Ci sono un Antinferno e tre Gironi di efferatezze: delle Manie, della Merda e del Sangue. Motore dell’abominio ambientato nella Repubblica Sociale Italiana sono quattro Signori, «ontologici e perciò arbitrari», dice Pasolini: un duca, un banchiere, un presidente di tribunale e un monsignore. Incaricano le SS e i soldati repubblichini del rapimento di un gruppo di ragazze e ragazzi che verranno suddivisi in quattro squadre: vittime, soldati, collaborazionisti, servitù. Affiancati da quattro megere, ex prostitute, mettono in scena una dittatura sessuale con codici ossessivi e mortiferi di ubbidienza, umiliazione, controllo. «Non ho aggiunto una parola a ciò che dicono i personaggi di Sade», dice Pasolini. Intenzionato per sua esplicita ammissione a portarci al limite della sopportabilità, ci mostra, anzi ci impone senza lasciarci possibilità di fuga, come il potere del consumismo manipoli, umili e vittimizzi i suoi sudditi, talora con il loro spento consenso. Come l’autoritarismo “fascista” (e televisivo) non ammetta repliche e metta in scena uno spettacolo ripetitivo che aggredisce il desiderio delle vittime fino a mortificarlo in merce. Pasolini è in lutto per il mondo perduto, in allarme per il mondo presente, disperato dall’irreversibilità diquesta trasformazione.

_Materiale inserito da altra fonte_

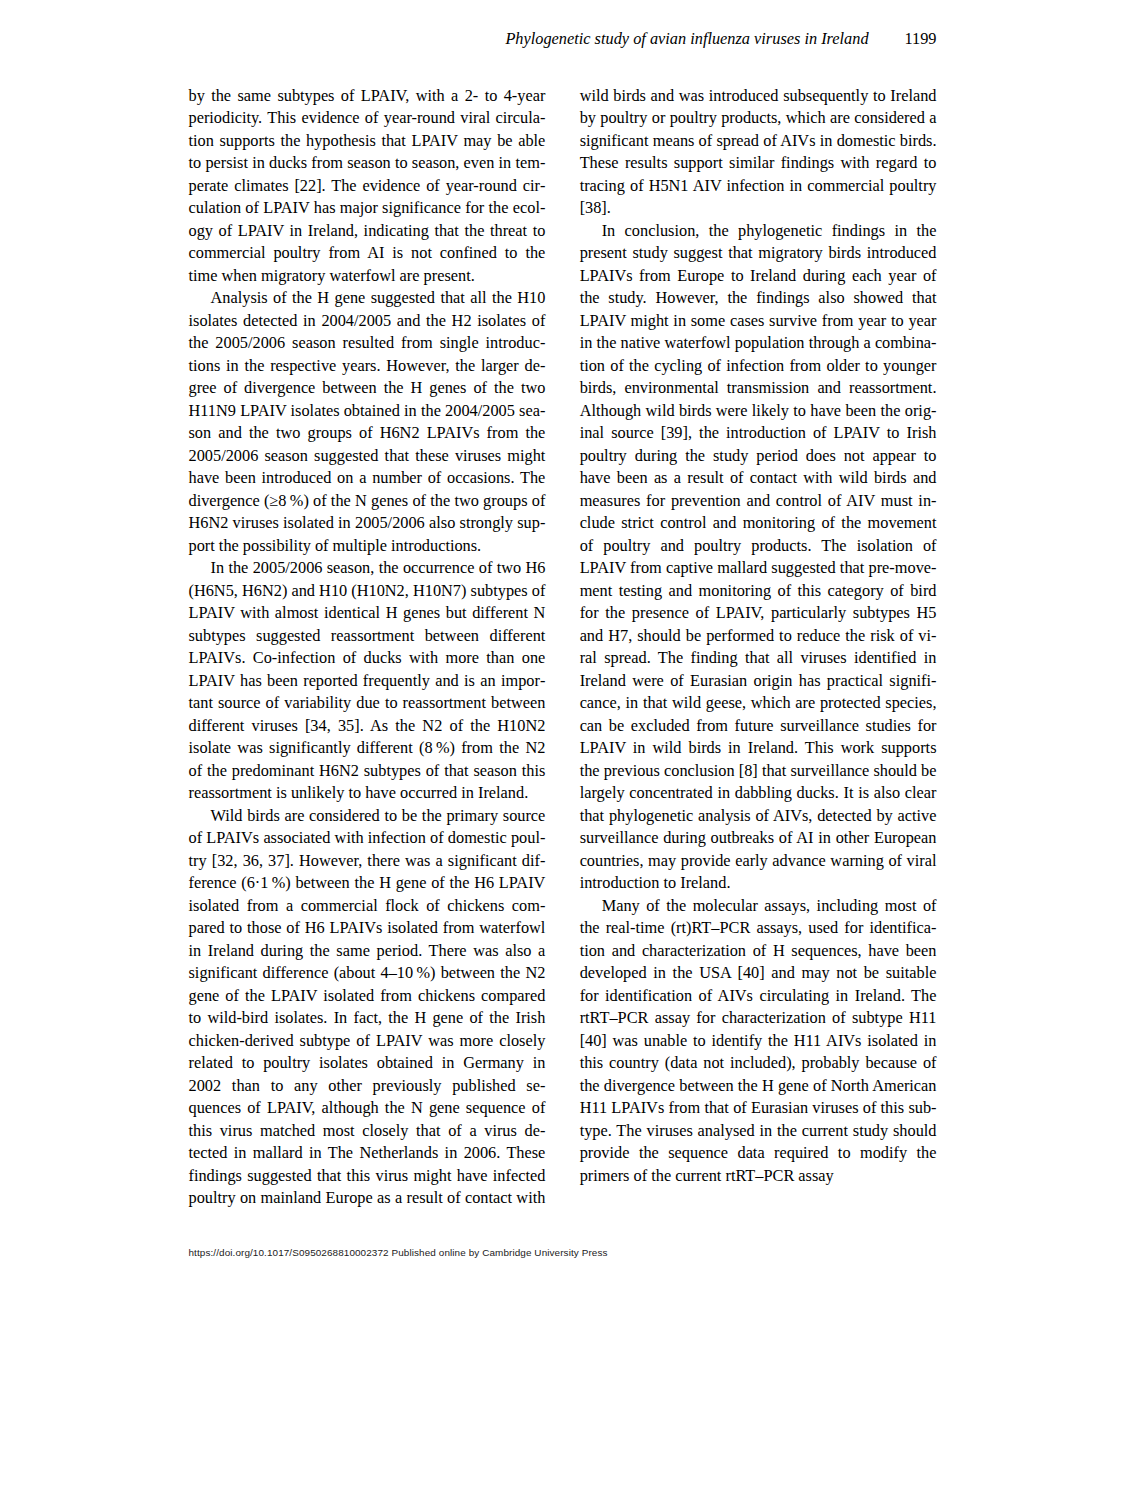Phylogenetic study of avian influenza viruses in Ireland 1199
by the same subtypes of LPAIV, with a 2- to 4-year periodicity. This evidence of year-round viral circulation supports the hypothesis that LPAIV may be able to persist in ducks from season to season, even in temperate climates [22]. The evidence of year-round circulation of LPAIV has major significance for the ecology of LPAIV in Ireland, indicating that the threat to commercial poultry from AI is not confined to the time when migratory waterfowl are present.
Analysis of the H gene suggested that all the H10 isolates detected in 2004/2005 and the H2 isolates of the 2005/2006 season resulted from single introductions in the respective years. However, the larger degree of divergence between the H genes of the two H11N9 LPAIV isolates obtained in the 2004/2005 season and the two groups of H6N2 LPAIVs from the 2005/2006 season suggested that these viruses might have been introduced on a number of occasions. The divergence (≥8 %) of the N genes of the two groups of H6N2 viruses isolated in 2005/2006 also strongly support the possibility of multiple introductions.
In the 2005/2006 season, the occurrence of two H6 (H6N5, H6N2) and H10 (H10N2, H10N7) subtypes of LPAIV with almost identical H genes but different N subtypes suggested reassortment between different LPAIVs. Co-infection of ducks with more than one LPAIV has been reported frequently and is an important source of variability due to reassortment between different viruses [34, 35]. As the N2 of the H10N2 isolate was significantly different (8 %) from the N2 of the predominant H6N2 subtypes of that season this reassortment is unlikely to have occurred in Ireland.
Wild birds are considered to be the primary source of LPAIVs associated with infection of domestic poultry [32, 36, 37]. However, there was a significant difference (6·1 %) between the H gene of the H6 LPAIV isolated from a commercial flock of chickens compared to those of H6 LPAIVs isolated from waterfowl in Ireland during the same period. There was also a significant difference (about 4–10 %) between the N2 gene of the LPAIV isolated from chickens compared to wild-bird isolates. In fact, the H gene of the Irish chicken-derived subtype of LPAIV was more closely related to poultry isolates obtained in Germany in 2002 than to any other previously published sequences of LPAIV, although the N gene sequence of this virus matched most closely that of a virus detected in mallard in The Netherlands in 2006. These findings suggested that this virus might have infected poultry on mainland Europe as a result of contact with wild birds and was introduced subsequently to Ireland by poultry or poultry products, which are considered a significant means of spread of AIVs in domestic birds. These results support similar findings with regard to tracing of H5N1 AIV infection in commercial poultry [38].
In conclusion, the phylogenetic findings in the present study suggest that migratory birds introduced LPAIVs from Europe to Ireland during each year of the study. However, the findings also showed that LPAIV might in some cases survive from year to year in the native waterfowl population through a combination of the cycling of infection from older to younger birds, environmental transmission and reassortment. Although wild birds were likely to have been the original source [39], the introduction of LPAIV to Irish poultry during the study period does not appear to have been as a result of contact with wild birds and measures for prevention and control of AIV must include strict control and monitoring of the movement of poultry and poultry products. The isolation of LPAIV from captive mallard suggested that pre-movement testing and monitoring of this category of bird for the presence of LPAIV, particularly subtypes H5 and H7, should be performed to reduce the risk of viral spread. The finding that all viruses identified in Ireland were of Eurasian origin has practical significance, in that wild geese, which are protected species, can be excluded from future surveillance studies for LPAIV in wild birds in Ireland. This work supports the previous conclusion [8] that surveillance should be largely concentrated in dabbling ducks. It is also clear that phylogenetic analysis of AIVs, detected by active surveillance during outbreaks of AI in other European countries, may provide early advance warning of viral introduction to Ireland.
Many of the molecular assays, including most of the real-time (rt)RT–PCR assays, used for identification and characterization of H sequences, have been developed in the USA [40] and may not be suitable for identification of AIVs circulating in Ireland. The rtRT–PCR assay for characterization of subtype H11 [40] was unable to identify the H11 AIVs isolated in this country (data not included), probably because of the divergence between the H gene of North American H11 LPAIVs from that of Eurasian viruses of this subtype. The viruses analysed in the current study should provide the sequence data required to modify the primers of the current rtRT–PCR assay
https://doi.org/10.1017/S0950268810002372 Published online by Cambridge University Press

Ancora una volta il corpo è al centro del suo pensiero: esaltato nella Trilogia della vita per l’innocenza sensuale e la capacità d’irrisione innocente del potere, qui, dopo l’abiura, viene mostrato attraverso la vittimizzazione sadomasochista di una sessualità obbligata e brutale. Un corpo che Marx direbbe sfruttato, ridotto a cosa, con il sesso «chiamato a svolgere un ruolo metaforico orribile». A confronto con Arancia meccanica di Kubrick di tre anni prima qui siamo davvero all’inferno, l’inferno “anarchico” del potere, ed è questo il punto a cui Pasolini tiene di più. Perché se l’anarchia degli sfruttati è disperata, irrealizzata e un po’ campata in aria, l’anarchia del potere si realizza concretamente, si fa codice e prassi. Si ritualizza: «nulla è più anarchico del potere, il potere fa ciò che vuole, e in ciò è completamente arbitrario spinto da sue necessità economiche che sfuggono alla logica comune. Ognuno odia il potere che subisce, quindi io odio con particolare veemenza questo potere che subisco: questo del 1975».

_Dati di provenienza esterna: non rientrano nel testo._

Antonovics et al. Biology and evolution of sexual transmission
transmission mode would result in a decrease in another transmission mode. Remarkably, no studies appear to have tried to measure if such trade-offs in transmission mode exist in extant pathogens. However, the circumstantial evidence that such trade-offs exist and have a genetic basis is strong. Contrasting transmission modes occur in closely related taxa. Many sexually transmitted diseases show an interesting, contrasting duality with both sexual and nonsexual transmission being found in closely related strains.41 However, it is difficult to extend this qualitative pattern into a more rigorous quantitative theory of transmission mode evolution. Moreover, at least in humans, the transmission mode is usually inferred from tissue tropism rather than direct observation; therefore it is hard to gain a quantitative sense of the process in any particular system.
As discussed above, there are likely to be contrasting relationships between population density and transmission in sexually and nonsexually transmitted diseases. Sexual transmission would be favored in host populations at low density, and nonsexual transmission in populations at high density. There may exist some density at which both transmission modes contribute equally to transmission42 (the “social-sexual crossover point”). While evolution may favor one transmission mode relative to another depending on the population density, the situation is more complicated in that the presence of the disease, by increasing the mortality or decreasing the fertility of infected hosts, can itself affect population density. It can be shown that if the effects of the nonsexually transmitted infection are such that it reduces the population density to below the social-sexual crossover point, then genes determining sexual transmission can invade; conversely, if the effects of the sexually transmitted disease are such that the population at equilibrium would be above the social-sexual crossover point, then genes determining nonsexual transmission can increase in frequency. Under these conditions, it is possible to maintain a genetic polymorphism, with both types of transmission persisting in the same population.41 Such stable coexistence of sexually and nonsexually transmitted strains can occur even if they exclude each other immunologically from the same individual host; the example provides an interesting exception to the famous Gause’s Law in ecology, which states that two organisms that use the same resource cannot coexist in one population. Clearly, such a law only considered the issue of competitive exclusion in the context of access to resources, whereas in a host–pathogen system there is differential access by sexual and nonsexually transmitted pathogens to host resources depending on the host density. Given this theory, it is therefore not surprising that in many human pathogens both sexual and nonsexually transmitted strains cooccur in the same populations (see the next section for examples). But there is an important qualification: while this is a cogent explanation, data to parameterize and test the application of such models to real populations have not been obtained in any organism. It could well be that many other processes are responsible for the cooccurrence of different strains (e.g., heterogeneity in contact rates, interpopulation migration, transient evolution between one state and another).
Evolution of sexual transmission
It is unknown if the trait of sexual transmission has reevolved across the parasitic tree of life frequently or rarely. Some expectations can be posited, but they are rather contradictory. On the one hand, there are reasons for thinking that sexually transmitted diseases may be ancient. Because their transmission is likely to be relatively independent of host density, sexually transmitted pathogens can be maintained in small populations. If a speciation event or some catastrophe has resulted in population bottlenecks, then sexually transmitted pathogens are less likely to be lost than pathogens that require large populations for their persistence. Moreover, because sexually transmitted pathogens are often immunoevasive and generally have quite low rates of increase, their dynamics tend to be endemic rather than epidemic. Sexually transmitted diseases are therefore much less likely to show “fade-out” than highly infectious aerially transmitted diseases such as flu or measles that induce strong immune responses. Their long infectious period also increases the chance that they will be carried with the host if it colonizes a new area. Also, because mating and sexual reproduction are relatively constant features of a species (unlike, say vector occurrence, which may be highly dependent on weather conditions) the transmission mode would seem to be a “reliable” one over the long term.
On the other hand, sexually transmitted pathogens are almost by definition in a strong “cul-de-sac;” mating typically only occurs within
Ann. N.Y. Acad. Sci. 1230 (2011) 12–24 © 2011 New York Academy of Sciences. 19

I gerarchi ridono, gridano, le megere narrano, si sguaiano, e in questa atroce farsa di piombo qualcuno a un certo punto invano si ribella. Due corpi provano ad amarsi “davvero”, una giovane invoca «Dio, perché ci hai abbandonati?», un giovane alza il pugno e muore, la pianista si suicida. Salò è anche la fine della speranza.
La regia è gelida, appunto come un cadavere: serve a inchiodare la nostra immaginazione ai soli fatti esposti allo sguardo. Abbondano infatti le finestre, i binocoli e gli occhi cavati. Trent’anni prima, in una scena terribile di Un chien andalou, Buñuel affilava un rasoio e incideva il bulbo oculare di una donna: rivoluzione visiva surrealista, occhio squarciato dello spettatore perché veda ciò che non aveva mai visto. Quando uscì Salò avevo 15 anni. Il nonno ritagliava gli articoli di Pasolini dal Corriere e li faceva leggere a noi nipoti. L’ho visto a 20 anni e poi ( a parte le scene nell’importante documentario del 2006 di Giuseppe Bertolucci sul set di Salò) una seconda volta nel 2015, per fedeltà ai restauratori del Cinema ritrovato. Lo ricordavo alla perfezione, un’aggressione visiva ancora terribilmente incisa sulla mia retina: ed è questo che fa di Salò la sua grandezza e la sua dannazione, al punto da non poter essere rimosso anche da chi non l’ha voluto vedere.